EXERCISE REQUIREMENTS:
Below are entries; print them exactly from the first line through the one containing "#### Implicit".

SUPPLIED INFORMATION:
"""

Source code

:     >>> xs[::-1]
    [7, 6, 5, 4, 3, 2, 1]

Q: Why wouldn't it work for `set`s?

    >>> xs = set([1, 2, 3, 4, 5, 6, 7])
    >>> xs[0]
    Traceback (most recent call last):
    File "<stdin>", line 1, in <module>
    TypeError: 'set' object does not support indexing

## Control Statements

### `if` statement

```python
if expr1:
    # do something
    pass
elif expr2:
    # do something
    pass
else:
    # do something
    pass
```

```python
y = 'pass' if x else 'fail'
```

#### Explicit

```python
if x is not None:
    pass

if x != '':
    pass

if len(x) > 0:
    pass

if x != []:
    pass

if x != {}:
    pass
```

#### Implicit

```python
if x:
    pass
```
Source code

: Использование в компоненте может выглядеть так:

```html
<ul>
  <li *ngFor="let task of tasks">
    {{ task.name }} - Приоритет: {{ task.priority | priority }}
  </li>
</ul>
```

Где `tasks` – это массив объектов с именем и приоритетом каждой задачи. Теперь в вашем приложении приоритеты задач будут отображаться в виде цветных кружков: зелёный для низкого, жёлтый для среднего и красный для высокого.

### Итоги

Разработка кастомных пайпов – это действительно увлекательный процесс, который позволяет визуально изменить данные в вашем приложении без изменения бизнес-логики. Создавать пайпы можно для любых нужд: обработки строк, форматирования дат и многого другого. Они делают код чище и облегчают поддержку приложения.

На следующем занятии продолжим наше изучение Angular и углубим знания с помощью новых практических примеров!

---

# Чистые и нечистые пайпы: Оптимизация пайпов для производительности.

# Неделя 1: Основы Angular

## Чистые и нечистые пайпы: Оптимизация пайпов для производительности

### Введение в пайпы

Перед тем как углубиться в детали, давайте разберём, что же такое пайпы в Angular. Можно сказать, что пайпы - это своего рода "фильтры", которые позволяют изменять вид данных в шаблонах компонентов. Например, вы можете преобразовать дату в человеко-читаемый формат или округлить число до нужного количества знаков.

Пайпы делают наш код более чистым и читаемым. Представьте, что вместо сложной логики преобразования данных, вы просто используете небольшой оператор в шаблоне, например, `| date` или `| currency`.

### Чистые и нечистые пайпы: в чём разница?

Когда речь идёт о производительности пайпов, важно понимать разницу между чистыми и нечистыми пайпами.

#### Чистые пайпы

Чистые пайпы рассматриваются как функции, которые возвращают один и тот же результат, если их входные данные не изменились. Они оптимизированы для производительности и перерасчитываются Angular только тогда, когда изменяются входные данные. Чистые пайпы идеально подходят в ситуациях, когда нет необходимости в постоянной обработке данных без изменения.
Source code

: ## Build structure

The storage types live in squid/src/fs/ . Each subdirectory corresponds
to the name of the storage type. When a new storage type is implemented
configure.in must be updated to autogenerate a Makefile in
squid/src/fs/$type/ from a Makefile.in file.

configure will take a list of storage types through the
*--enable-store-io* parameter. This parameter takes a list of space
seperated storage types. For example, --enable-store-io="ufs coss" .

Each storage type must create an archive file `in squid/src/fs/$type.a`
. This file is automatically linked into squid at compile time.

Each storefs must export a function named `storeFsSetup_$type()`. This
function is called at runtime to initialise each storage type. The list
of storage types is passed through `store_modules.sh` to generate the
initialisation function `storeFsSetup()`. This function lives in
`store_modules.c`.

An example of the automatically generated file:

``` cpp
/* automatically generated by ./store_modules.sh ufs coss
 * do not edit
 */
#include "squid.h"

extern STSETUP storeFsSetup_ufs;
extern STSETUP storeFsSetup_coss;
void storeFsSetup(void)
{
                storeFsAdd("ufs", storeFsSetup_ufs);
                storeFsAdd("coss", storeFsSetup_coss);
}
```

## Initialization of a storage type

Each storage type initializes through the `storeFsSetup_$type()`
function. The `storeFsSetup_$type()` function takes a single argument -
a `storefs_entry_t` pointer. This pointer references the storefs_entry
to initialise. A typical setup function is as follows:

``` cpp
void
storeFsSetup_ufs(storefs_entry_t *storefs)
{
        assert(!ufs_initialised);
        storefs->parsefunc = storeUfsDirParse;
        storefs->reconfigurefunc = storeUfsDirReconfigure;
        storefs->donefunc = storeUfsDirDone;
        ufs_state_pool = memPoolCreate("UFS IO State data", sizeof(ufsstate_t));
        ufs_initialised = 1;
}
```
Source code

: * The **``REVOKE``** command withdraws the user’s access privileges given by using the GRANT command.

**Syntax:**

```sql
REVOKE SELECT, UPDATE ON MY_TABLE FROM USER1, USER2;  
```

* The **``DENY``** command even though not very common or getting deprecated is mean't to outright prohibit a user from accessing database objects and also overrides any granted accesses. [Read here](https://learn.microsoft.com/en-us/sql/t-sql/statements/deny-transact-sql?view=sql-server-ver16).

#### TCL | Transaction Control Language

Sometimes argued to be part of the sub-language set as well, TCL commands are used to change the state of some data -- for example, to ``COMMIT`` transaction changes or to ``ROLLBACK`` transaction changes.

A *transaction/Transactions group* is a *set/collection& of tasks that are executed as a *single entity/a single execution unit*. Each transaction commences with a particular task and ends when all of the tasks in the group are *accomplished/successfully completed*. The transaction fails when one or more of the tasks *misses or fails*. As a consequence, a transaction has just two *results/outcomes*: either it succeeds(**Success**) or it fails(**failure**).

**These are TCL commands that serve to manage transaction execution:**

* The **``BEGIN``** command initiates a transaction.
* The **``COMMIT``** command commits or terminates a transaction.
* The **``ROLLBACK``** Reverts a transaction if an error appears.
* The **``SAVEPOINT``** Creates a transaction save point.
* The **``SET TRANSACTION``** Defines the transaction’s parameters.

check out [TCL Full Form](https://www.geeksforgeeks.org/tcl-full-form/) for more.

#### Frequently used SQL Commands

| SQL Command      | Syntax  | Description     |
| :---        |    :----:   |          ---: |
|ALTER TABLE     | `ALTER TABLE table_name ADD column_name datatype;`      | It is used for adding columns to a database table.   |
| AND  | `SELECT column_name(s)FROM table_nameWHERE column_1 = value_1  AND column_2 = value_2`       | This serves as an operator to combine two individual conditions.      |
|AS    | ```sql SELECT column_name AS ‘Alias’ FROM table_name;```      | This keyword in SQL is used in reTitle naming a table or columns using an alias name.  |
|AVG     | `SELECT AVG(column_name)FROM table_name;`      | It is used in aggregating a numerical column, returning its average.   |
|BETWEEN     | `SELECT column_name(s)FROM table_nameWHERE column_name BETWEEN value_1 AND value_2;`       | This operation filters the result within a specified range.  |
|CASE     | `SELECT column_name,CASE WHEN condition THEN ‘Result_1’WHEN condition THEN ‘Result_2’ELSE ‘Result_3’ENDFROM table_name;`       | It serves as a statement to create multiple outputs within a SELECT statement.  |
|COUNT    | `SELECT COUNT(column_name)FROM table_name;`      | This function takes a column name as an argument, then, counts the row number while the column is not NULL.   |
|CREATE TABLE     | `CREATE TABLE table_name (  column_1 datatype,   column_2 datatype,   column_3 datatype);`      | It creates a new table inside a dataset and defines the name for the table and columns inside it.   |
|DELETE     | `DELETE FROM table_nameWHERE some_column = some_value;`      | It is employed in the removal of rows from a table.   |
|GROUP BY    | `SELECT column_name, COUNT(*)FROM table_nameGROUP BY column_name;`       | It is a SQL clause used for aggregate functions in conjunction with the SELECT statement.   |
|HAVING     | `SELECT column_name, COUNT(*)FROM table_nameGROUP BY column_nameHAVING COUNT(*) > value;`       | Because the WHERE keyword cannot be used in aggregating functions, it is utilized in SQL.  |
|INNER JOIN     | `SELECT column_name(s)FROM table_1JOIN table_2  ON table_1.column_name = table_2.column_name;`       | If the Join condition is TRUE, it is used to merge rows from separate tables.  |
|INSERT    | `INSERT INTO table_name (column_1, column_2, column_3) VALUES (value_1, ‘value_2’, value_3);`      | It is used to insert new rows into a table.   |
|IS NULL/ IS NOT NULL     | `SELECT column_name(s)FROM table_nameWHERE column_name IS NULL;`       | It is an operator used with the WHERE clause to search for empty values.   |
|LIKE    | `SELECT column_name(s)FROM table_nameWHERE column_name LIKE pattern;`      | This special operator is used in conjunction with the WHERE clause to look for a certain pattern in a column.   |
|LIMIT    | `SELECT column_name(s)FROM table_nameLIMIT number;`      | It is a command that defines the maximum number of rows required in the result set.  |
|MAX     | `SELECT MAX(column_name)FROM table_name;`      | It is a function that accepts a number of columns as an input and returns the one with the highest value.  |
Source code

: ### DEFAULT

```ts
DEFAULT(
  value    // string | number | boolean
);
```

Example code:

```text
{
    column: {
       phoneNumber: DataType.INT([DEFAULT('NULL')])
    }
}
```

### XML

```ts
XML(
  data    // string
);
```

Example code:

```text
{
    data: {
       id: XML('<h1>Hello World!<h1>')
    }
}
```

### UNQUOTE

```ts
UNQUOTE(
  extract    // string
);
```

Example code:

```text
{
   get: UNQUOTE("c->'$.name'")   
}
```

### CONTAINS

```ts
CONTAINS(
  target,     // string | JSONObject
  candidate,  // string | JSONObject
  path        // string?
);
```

"""

YOUR RESPONSE:
Source code

:     >>> xs[::-1]
    [7, 6, 5, 4, 3, 2, 1]

Q: Why wouldn't it work for `set`s?

    >>> xs = set([1, 2, 3, 4, 5, 6, 7])
    >>> xs[0]
    Traceback (most recent call last):
    File "<stdin>", line 1, in <module>
    TypeError: 'set' object does not support indexing

## Control Statements

### `if` statement

```python
if expr1:
    # do something
    pass
elif expr2:
    # do something
    pass
else:
    # do something
    pass
```

```python
y = 'pass' if x else 'fail'
```

#### Explicit

```python
if x is not None:
    pass

if x != '':
    pass

if len(x) > 0:
    pass

if x != []:
    pass

if x != {}:
    pass
```

#### Implicit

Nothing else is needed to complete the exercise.